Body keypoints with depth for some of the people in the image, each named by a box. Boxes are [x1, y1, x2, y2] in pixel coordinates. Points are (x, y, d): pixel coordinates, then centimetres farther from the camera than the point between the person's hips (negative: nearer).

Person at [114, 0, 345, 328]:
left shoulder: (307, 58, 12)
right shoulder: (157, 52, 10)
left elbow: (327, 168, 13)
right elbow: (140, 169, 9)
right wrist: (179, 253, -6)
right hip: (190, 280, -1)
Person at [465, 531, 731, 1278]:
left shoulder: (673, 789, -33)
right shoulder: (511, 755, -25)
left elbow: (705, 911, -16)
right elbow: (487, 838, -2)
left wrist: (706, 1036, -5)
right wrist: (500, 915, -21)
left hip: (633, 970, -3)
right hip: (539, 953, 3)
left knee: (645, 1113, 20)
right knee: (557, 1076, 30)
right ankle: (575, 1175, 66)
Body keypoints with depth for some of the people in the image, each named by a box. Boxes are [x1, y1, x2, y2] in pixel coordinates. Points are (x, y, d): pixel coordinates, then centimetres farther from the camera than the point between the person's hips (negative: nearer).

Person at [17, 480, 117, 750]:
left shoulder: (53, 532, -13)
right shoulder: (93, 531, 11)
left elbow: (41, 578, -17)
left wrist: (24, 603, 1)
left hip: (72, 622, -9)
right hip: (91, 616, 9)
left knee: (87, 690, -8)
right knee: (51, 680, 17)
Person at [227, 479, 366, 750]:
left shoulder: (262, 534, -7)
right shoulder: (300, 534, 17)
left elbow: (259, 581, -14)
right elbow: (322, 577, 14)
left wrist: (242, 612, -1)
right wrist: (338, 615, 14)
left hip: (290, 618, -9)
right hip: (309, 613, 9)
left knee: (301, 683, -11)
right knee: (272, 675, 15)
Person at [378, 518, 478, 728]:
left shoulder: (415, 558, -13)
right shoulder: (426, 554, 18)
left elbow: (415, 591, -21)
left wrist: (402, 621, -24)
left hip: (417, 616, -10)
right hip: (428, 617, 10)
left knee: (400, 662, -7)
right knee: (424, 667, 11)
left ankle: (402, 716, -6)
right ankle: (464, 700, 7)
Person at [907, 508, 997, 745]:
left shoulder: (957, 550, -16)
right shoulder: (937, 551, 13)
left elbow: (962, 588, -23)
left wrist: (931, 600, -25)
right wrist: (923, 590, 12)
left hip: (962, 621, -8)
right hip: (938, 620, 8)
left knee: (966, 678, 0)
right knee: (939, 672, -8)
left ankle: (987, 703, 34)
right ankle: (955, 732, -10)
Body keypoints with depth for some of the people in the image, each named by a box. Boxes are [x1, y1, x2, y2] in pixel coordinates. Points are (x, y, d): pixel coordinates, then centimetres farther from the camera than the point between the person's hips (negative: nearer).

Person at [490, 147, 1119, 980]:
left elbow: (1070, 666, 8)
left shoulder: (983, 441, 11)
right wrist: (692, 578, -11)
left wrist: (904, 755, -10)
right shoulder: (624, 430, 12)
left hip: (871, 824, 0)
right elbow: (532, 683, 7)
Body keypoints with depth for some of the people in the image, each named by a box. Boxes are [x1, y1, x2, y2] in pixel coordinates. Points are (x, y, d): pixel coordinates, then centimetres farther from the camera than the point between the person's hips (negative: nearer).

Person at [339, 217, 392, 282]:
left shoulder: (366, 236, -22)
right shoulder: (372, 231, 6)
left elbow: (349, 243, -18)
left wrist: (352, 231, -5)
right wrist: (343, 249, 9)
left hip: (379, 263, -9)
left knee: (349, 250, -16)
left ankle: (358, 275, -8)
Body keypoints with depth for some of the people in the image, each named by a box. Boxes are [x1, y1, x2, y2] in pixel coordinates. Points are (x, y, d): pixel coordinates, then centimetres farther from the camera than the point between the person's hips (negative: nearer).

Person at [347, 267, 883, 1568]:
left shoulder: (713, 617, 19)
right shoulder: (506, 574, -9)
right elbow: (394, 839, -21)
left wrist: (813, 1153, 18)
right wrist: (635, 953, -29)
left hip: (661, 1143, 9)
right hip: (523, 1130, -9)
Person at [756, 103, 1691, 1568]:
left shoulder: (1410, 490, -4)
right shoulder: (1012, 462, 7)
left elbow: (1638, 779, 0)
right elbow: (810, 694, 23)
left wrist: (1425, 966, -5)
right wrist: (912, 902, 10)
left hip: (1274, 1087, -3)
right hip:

**WHAT THE TASK ASKS**
Can you rename "wrist" to "hand" in the stretch of records from the line containing "right shoulder: (624, 430, 12)" through the line containing "left ankle: (358, 275, -8)", and give back only those lines with nothing else changed?

**EXPECTED ANSWER**
right shoulder: (624, 430, 12)
left hip: (871, 824, 0)
right elbow: (532, 683, 7)
Body keypoints with depth for some of the people in the image, each named by a box. Boxes are [x1, y1, x2, y2] in pixel coordinates. Points are (x, y, d): pixel coordinates, then centimetres farther from the camera than the point between the person's hips (negative: nearer).

Person at [339, 217, 392, 282]:
left shoulder: (366, 236, -22)
right shoulder: (372, 231, 6)
left elbow: (349, 243, -18)
left hand: (352, 231, -5)
right hand: (343, 249, 9)
left hip: (379, 263, -9)
left knee: (349, 250, -16)
left ankle: (358, 275, -8)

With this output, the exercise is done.